Under FEMA’s new regulations, Fada said the biggest change for Lynnwood is that Puget Sound is now designated as coastal floodplain, or Zone VE. This is the city’s first Zone VE and only includes the city’s wastewater treatment plant property, which is located along Puget Sound. 

“(Zone VE) runs up to the water side of the train tracks,” he said. “So, if any development for the wastewater treatment plant were to occur on that side of the train tracks, they (the development) would need to abide by FEMA’s regulations.”

Lynnwood’s floodplain areas (outlined in blue) include Scriber Creek, Hall Lake and Hall Creek. (Image courtesy of the City of Lynnwood)

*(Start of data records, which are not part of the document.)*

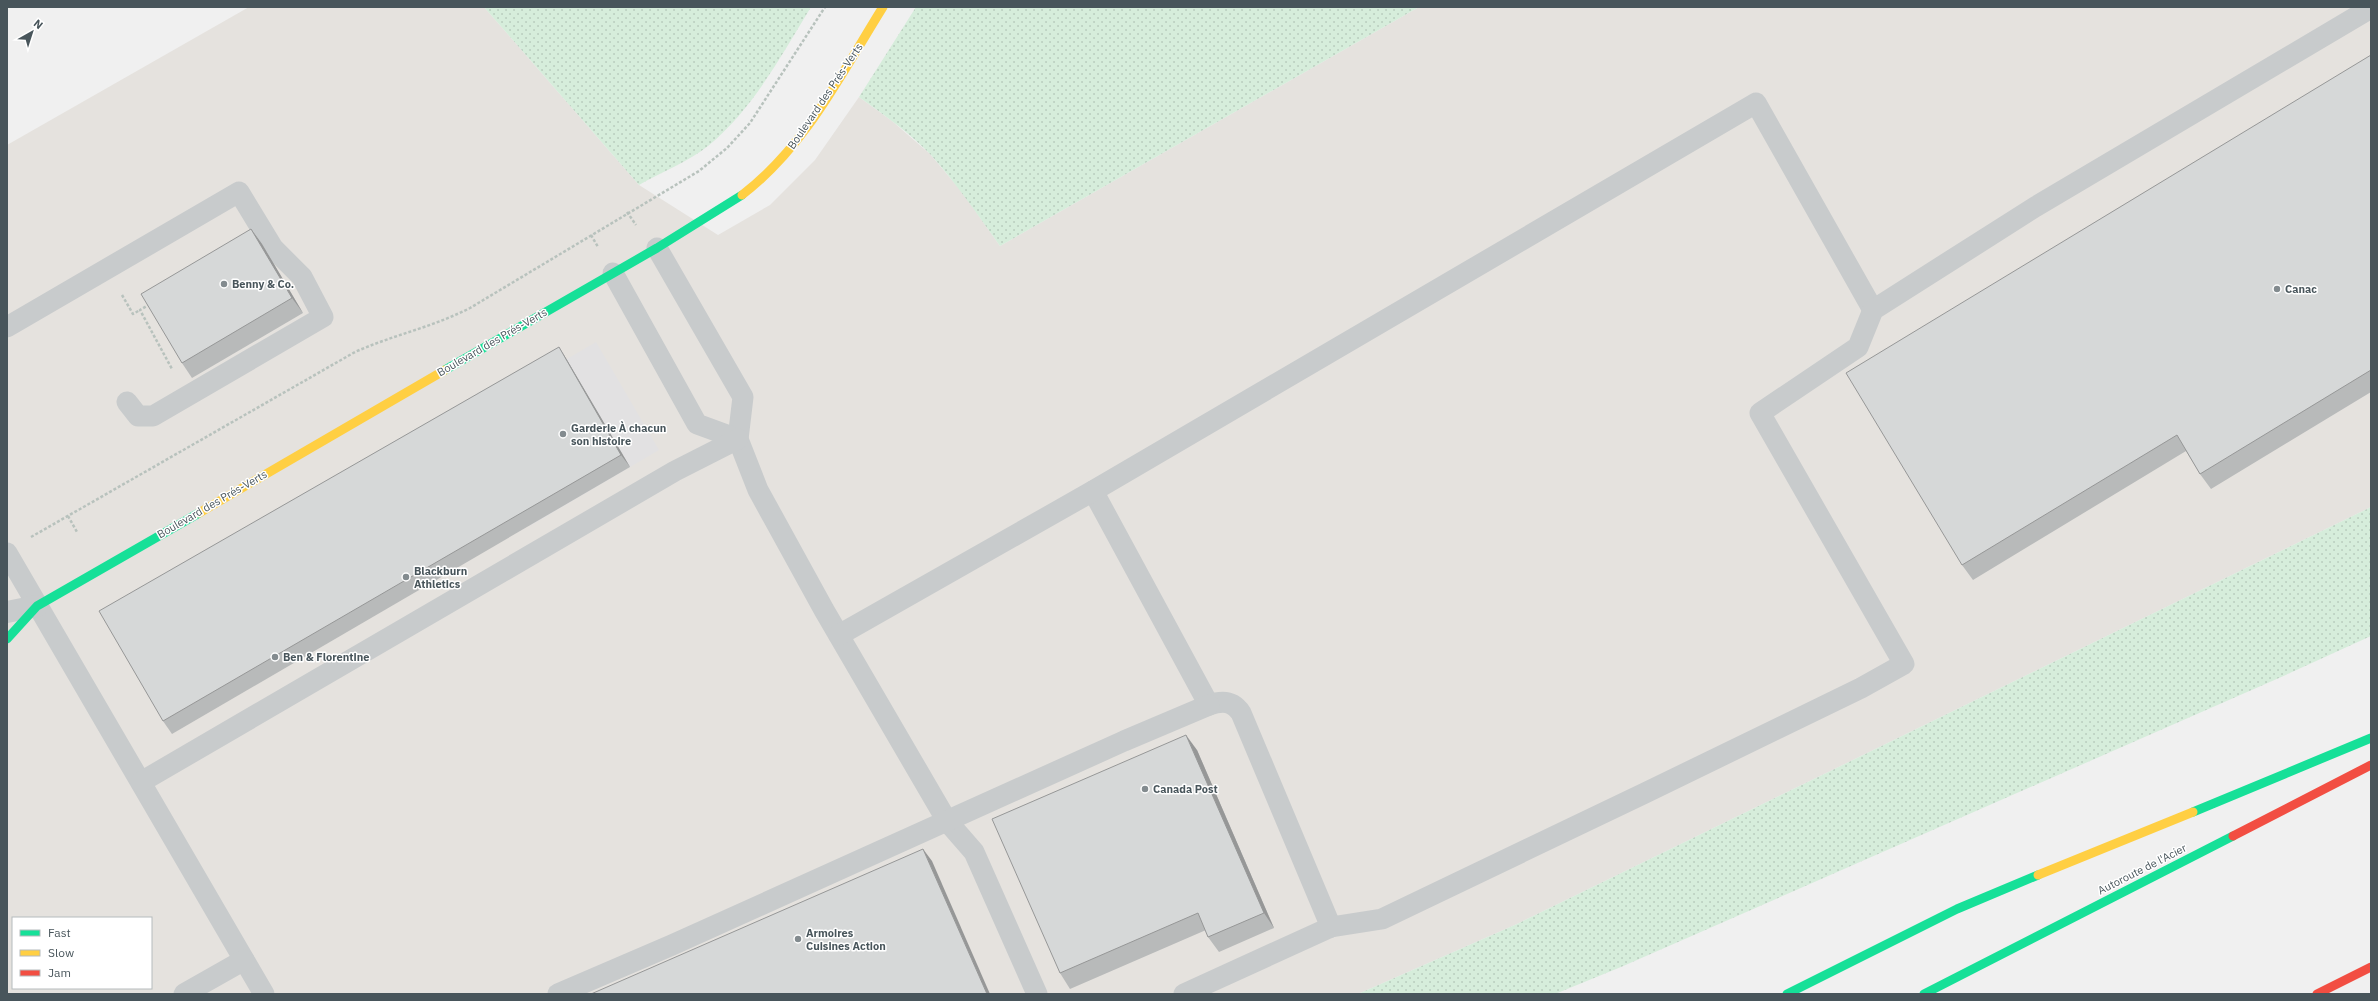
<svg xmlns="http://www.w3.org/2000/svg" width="2378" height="1001" font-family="'IBM Plex Sans',sans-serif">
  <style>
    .commercial { fill: #e5e2de; fill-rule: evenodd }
    .education { fill: #e2e1e2 }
    .grass { fill: url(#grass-dots) }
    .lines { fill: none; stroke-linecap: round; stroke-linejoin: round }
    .path { stroke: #b8c2bd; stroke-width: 2.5; stroke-dasharray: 3 2; stroke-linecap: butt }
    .lane { stroke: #c8cbcc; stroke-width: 21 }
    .street { stroke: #c8cbcc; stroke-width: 22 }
    .fast { stroke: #16e098; stroke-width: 9 }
    .slow { stroke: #ffcf43; stroke-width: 9 }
    .jam { stroke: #f24e42; stroke-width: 9 }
    .wall { fill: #b8baba }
    .shaded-wall { fill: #969797 }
    .building { fill: #d6d8d8; stroke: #969797 }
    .poi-dot { fill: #838b8f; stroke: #fff; stroke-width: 1.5 }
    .labels { text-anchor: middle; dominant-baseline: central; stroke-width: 3; stroke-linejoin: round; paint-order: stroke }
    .street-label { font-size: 11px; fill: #48555b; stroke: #fff }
    .poi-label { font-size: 11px; font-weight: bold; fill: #48555b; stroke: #fff; text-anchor: start }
  </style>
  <defs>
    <pattern id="grass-dots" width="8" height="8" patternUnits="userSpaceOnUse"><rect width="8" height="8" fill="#d6eddb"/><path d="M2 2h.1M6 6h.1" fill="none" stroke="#b9cdbe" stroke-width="1.8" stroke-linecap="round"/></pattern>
  </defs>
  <rect width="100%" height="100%" fill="#f0f0f0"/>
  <!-- commercial -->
  <path class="commercial" d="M249,7H484L639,185L718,235L770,205L815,160L859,97L892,121L930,154L962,192L1000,246L1419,7H2371V507L1517,924L1358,994H7V145ZM13,918H151V988H13Z"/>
  <!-- education -->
  <polygon class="education" points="596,342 659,450 530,526 466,418"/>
  <!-- grass -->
  <g class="grass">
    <path d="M484,7H811C781,56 753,109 708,146C688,162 661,172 639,185Z"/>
    <path d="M916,7H1419L1000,246C978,215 956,183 931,155C910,133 884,115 859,97Z"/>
    <polygon points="2371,507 2371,636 2279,678 1621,967 1555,994 1358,994 1517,924"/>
  </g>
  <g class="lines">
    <!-- path -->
    <g class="path">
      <polyline points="627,212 636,225"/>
      <polyline points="591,235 598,247"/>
      <polyline points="122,295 133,314 140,310"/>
      <polyline points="150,304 140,310 172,369"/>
      <polyline points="68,516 77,532"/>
      <path d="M31,537L355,352C393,335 433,327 470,308L699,171L727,148L750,123L825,7"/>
    </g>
    <!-- lane -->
    <g class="lane">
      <polyline points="657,248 743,397 738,439 758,490 824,610 947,821 974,852 1037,994"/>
      <polyline points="613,273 697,424 738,439"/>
      <polyline points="7,327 239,192 273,248 302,277 323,317 153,416 138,416 127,402"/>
      <path d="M1093,491L1209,705C1223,700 1233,701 1241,713L1331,927"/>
      <polyline points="7,553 264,994"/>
      <polyline points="839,635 1093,491 1756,103 1873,310"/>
      <polyline points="141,782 675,471 738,439"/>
      <polyline points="184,994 244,960"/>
      <polyline points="558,994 672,945 1124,741 1209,705"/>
      <polyline points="1184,994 1331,927 1382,919 1645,793 1861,688 1904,664 1760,413 1858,347 1873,310 2035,207 2371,8"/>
    </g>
    <!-- street -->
    <polyline class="street" points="7,612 37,606"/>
    <!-- fast -->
    <g class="fast">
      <polyline points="445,370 657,248 742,195"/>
      <polyline points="7,639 37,606 199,513"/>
      <polyline points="2193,812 2371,738"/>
      <polyline points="1787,994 1957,909 2038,875"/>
      <polyline points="1924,994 2233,836"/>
    </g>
    <!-- slow -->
    <g class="slow">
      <path d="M742,195C806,146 841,74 883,7"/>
      <polyline points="199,513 445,370"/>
      <polyline points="2038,875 2193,812"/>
    </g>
    <!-- jam -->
    <g class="jam">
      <polyline points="2233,836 2371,765"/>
      <polyline points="2317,994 2371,967"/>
    </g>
  </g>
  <!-- wall -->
  <g class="wall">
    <polygon points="2371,55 2371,392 2211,489 2200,474 2186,451 1973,580 1962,565"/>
    <polygon points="251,229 262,244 303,313 192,378 182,363"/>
    <polygon points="559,347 567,360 630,467 172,734 163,721"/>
    <polygon points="1197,750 1274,928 1219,952 1208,937 1206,930 1070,989 1060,973"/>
  </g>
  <!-- shaded-wall -->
  <g class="shaded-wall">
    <polygon points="251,229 262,244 303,313 292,298"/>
    <polygon points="559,347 567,360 630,467 621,455"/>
    <polygon points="1186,735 1197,750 1274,928 1264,913"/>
    <polygon points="923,849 932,861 990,994 987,994"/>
  </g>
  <!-- building -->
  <g class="building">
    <polygon points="2371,55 2371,370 2200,474 2177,435 1962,565 1846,373"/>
    <polygon points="251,229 292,298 182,363 141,294"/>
    <polygon points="559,347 621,455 163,721 99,611"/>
    <polygon points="1186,735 1264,913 1208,937 1198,913 1060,973 992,819"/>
    <polygon points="923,849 987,994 591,994"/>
  </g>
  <!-- markers -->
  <g class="poi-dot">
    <circle cx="224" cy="284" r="4"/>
    <circle cx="2277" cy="289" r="4"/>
    <circle cx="563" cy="434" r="4"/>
    <circle cx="406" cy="577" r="4"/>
    <circle cx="275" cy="657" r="4"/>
    <circle cx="1145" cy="789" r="4"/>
    <circle cx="798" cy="939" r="4"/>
  </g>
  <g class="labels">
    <!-- street labels -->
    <g class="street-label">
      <text transform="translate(825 96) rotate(-56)">Boulevard des Prés-Verts</text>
      <text transform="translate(492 342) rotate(-30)">Boulevard des Prés-Verts</text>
      <text transform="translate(212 504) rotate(-30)">Boulevard des Prés-Verts</text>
      <text transform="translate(2142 869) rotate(-27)">Autoroute de l'Acier</text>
    </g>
    <!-- poi labels -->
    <g class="poi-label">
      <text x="232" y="284">Benny &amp; Co.</text>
      <text x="2285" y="289">Canac</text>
      <text x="571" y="428">Garderie À chacun<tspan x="571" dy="13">son histoire</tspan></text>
      <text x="414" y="571">Blackburn<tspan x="414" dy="13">Athletics</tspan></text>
      <text x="283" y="657">Ben &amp; Florentine</text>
      <text x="1153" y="789">Canada Post</text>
      <text x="806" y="933">Armoires<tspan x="806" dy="13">Cuisines Action</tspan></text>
    </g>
  </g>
  <!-- border -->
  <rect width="2378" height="1001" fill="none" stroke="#48555b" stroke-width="16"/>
  <!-- legend -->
  <rect x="12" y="917" width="140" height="72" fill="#ffffff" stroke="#b6bbbd"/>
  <rect x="20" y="930" width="20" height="6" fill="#16e098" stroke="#b6bbbd"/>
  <text x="48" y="937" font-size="12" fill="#48555b">Fast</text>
  <rect x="20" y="950" width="20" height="6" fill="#ffcf43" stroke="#b6bbbd"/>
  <text x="48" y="957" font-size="12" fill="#48555b">Slow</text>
  <rect x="20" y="970" width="20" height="6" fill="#f24e42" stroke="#b6bbbd"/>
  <text x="48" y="977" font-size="12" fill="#48555b">Jam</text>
  <!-- north arrow -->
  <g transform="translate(32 32) rotate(39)" stroke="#ffffff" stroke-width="3" paint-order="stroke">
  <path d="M0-3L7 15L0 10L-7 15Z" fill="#48555b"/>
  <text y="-6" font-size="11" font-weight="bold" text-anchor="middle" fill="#48555b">N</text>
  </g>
</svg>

The current interim regulations don’t authorize development, but Fada said it will be allowed in the area under the permanent ordinance in the event that development is required on or near the treatment plant property.

No rate increases were included in FEMA’s new regulations, Fada added.

No comments were made during the public hearing. Staff will continue to review and process permanent floodplain regulations through August before bringing another draft ordinance to the council in September.

In other business, the council unanimously voted 6-0 (Councilmember Julieta Altamirano-Crosby was unable to cast a vote due to technical issues with her internet) to adopt an ordinance amending the city’s municipal code regarding Lynnwood Police Department jail standards. Councilmember Ian Cotton explained the ordinance addressed outdated parts of the city’s code that are no longer applicable with how the police department runs the jail.

“This update to (city code) identifies several places where we needed to update best practices and come into compliance in some areas, so it’s an improvement,” he said.

Also during the meeting, Councilmember George Hurst proposed two motions for the council’s consideration. First, Hurst proposed appointing Interim Police Chief Jim Nelson to the Snohomish County 911 Board, which provides dispatch services for the police/sheriff, fire and EMS in the county.

Nelson, a deputy chief in the department, was appointed the city’s interim police chief earlier this month after Chief Tom Davis announced his retirement. Nelson will assume his new role as police chief on Aug. 1.

Following a discussion, the council unanimously voted to appoint Nelson to the board.

Next, Hurst made a motion to review and discuss at the council’s Aug. 10 business meeting possible limits to the mayor’s spending authority without council approval.

“I think we’re at a point where because we’re going into (the time to) budget, it would be great to set this financial policy,” he said.

According to Hurst, most other cities in the county have a $100,000 spending authority, at most. In Lynnwood, the mayor has a $250,000 authority that was approved by the council.

“I think it’s time for us to take a look at it during this budget process,” he said.

Following the motion, Council President Christine Frizzell said that city staff raised this topic at a council leadership meeting. However, council leadership are waiting for the staff member to return from vacation before discussing the matter further.

Council Vice President Shannon Sessions agreed that staff should have time to gather the appropriate information before the council talks about the mayor’s spending authority. She also said she would not support Hurst’s motion for discussion at the Aug. 10 business meeting because that is just before the council breaks for its summer recess.

“Certainly, it’s something that needs to be done, but it’s not appropriate (timing),” she said. “

Councilmember Jim Smith, who seconded Hurst’s motion, pointed out that the motion was to discuss, not vote on, the mayor’s spending authority.

“On Aug. 10, if the council doesn’t feel that they have the information they need, they can always postpone it until after the (council’s) vacation is over,” he said. “I’m just kind of not understanding why we just can’t all get along and try…to move this along.”

The motion was defeated 4-3, with Councilmembers Frizzell, Sessions, Altamirano-Crosby and Ruth Ross voting against.